But in any case, with a new PSU I still don't know what the problem is, because it evidently isn't solved completely yet. Neddy, any idea what to try next? I was going to see if I could borrow a vid card from the University lab, and see if maybe that might be the problem. The GPU is now the oldest component (it's almost 9 years old), and I heard that vid card problems can affect memtest. 

Any other suggestions?

Cheers,

EE

----------

## NeddySeagoon

ExecutorElassus,

Try turning off Message Signalled Interrupts. Add  

```
pci=nomsi
```

to your kernel line in grub.conf.

You get a small performance penalty for that.

Normal IRQs and MSI work quite differently.

It the old way, the address of the interrupt service routine is stored in a look up table. If the IRQ is shared, the service routine has to query every device in the list until it finds the device that raised the IRQ.

With MSI, the device is programmed with the address of the IRQ when the interrupt service routine is installed.

When the IRQ is acknowledged, the device puts this address on the bus and the CPU jumps to it.

Its more complex and has tighter timing constraints that the old way. 

Sometimes, it fixes hard to track down lockups.
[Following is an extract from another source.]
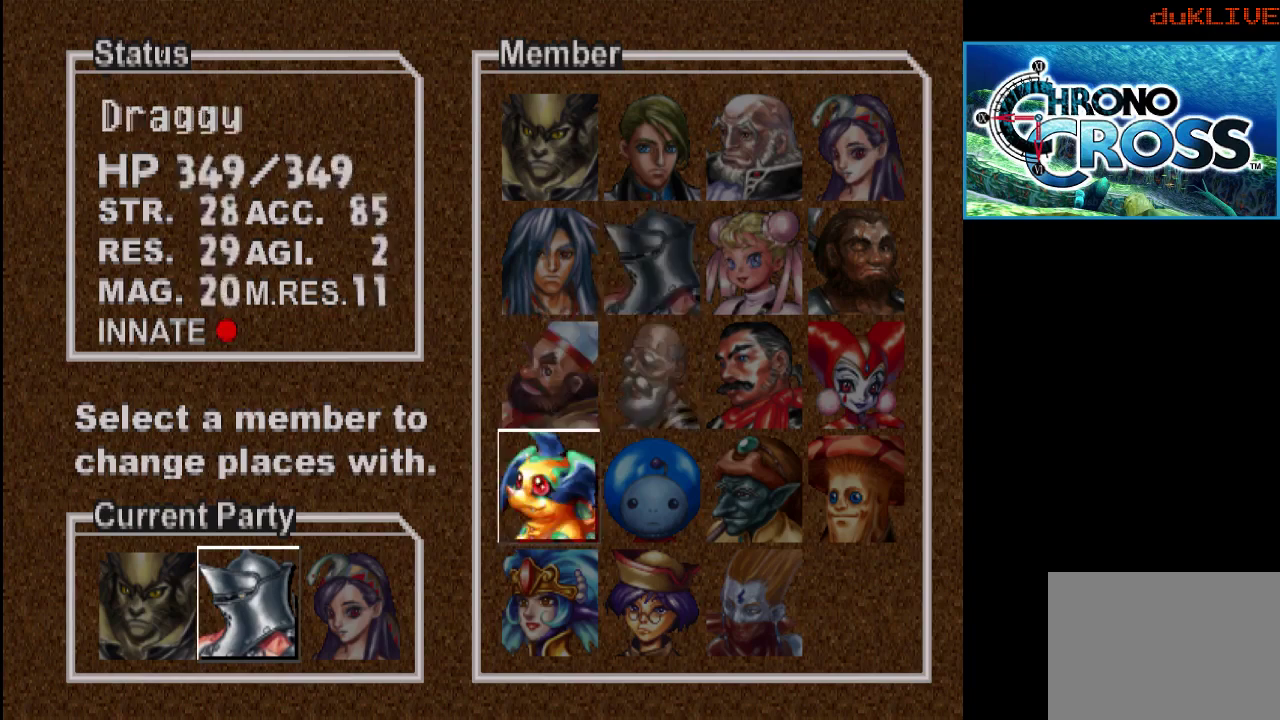
{"buttons": [], "left_stick": "center", "right_stick": "center", "events": [[400, "left_stick", "right"], [500, "left_stick", "center"]]}
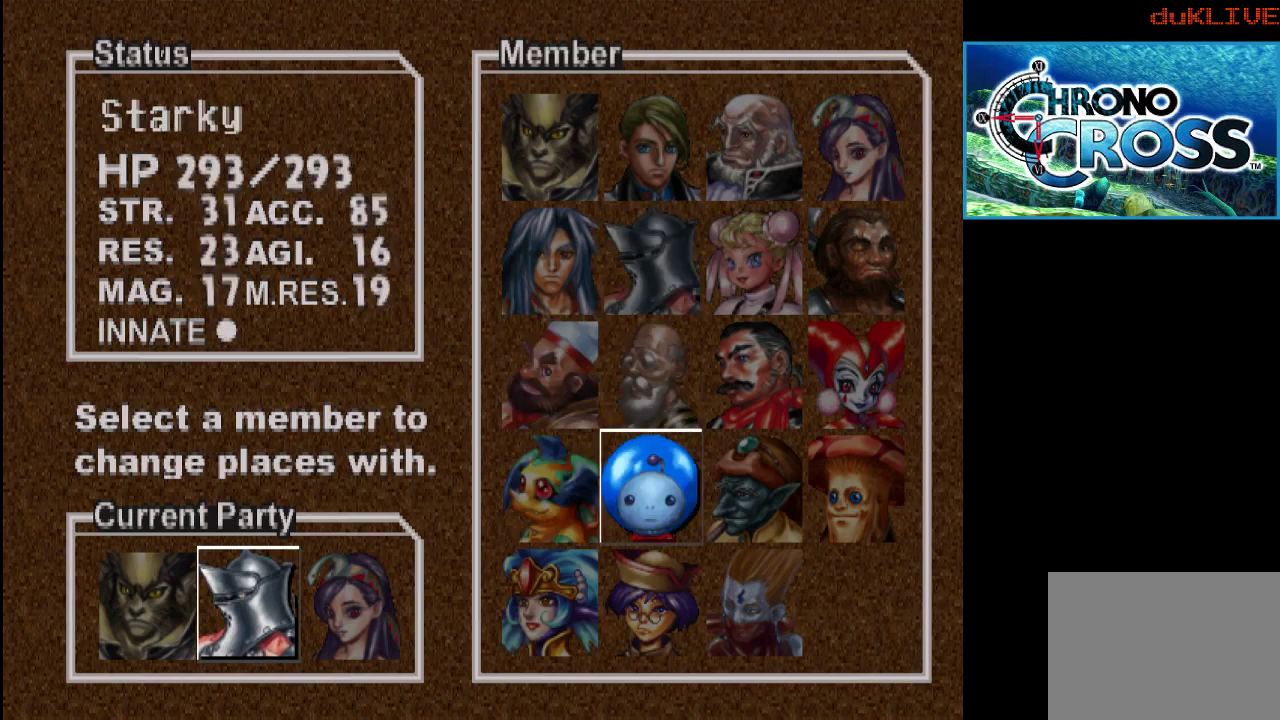
{"buttons": [], "left_stick": "right", "right_stick": "center", "events": [[167, "left_stick", "down"], [300, "left_stick", "center"], [500, "left_stick", "right"]]}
When MSIs fail, the CPU can jump anywhere.

Test. When the system locks up, in the CPU halted?

In the halt state, pressing the reset button will not restart the CPU. Only the power button will bring it out of halt.
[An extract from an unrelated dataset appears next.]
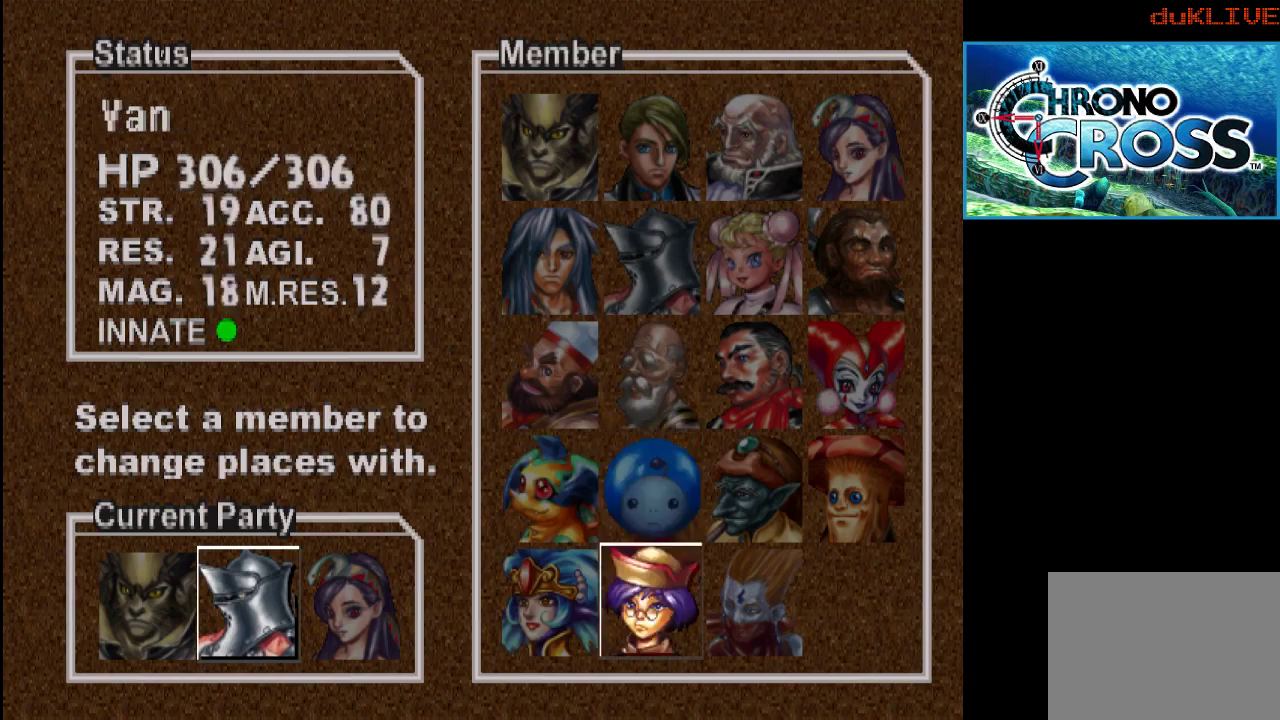
{"buttons": [], "left_stick": "center", "right_stick": "center", "events": [[133, "left_stick", "center"]]}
If the CPU is halted. its got itself in a big mess, like it would if it jumped to something that was not code in response to an interrupt.

GPUs generate a lot of IRQs ...

Look at /proc/interrupts

----------

## ExecutorElassus

Hi Neddy,

I'll try disabling MSI on next reboot. Would that also affect memtest?

When the system locks up (which so far has only once happened outside of gaming, and then immediately after closing the game), the reset button restarts the machine.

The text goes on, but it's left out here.